In natural gas markets, warmer-than-average winters usually translate into oversupply conditions as heating demand draws less gas out of storage than what would normally be expected. When compounded by rapidly rising domestic production and soft gas exports, the result is even greater oversupply. That is exactly how the Canadian gas market finished the most recent heating season, facing a substantial oversupply of gas that, if it persisted, could result in domestic gas storage reaching capacity well before the start of the next heating season. However, when it comes to natural gas markets, or any other market for that matter, expect the unexpected. Gradually improving demand and export conditions, combined with a significant decline in domestic gas production event in Western Canada, has rapidly shifted the market from substantial to slight oversupply in a matter of months. This has reduced downward pressure on prices and created conditions that might lead to a more manageable storage level before the next heating season gets underway. In today’s RBN blog, we consider what has been generating the rapid shift in Canadian gas market balances this summer.

This year, the Canadian gas market has been suffering much of the same warm-winter hangover issues affecting the U.S. natural gas market. The most recent heating season was something of a bust in terms of being less frigid than average in key space-heating regions, leaving gas storage levels above average by the end of March 2023. In the case of Canada, this was set against the backdrop of rising domestic production in Western Canada and gas exports to the U.S. that had been running below average thanks to the warm winter. When you’ve got too little demand, rising supplies and reduced exports, the end result, naturally, is an oversupplied market when compared to historical averages.

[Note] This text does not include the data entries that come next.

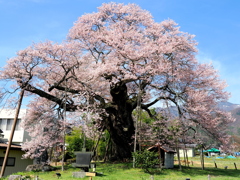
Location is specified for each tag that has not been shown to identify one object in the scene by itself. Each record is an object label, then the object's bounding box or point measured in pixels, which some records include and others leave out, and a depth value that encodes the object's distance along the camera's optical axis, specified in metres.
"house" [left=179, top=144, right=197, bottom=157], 59.36
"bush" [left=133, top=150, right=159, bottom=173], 16.33
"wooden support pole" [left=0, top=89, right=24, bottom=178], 16.77
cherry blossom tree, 20.23
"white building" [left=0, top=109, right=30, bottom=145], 29.96
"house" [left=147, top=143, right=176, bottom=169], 21.41
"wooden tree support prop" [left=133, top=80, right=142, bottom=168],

Of course, this is not the first time — and won’t be the last — that the Canadian gas market has had to deal with an oversupply (or undersupply) situation heading into a non-heating season (April to October). We discussed gas market oversupply issues in our two-part series Got Me Under Pressure, where another warm winter (2019-20) had left the 2020 Canadian gas market too long on gas. As we suggested in that blog, the market took most of the oversupply that year and used it to send Canadian gas storage to record levels by the end of October. In East Bound and Down, we looked at the opposite situation of an undersupplied market thanks to the cold winter of 2021-22, considering the potential for storage levels that could be lower than average in both Eastern and Western Canada by the end of October 2022. As it turns out, storage levels in the east did not fall quite as low as we thought could happen, but the west did start the 2022-23 heating season at lower-than-average levels, as we had suggested.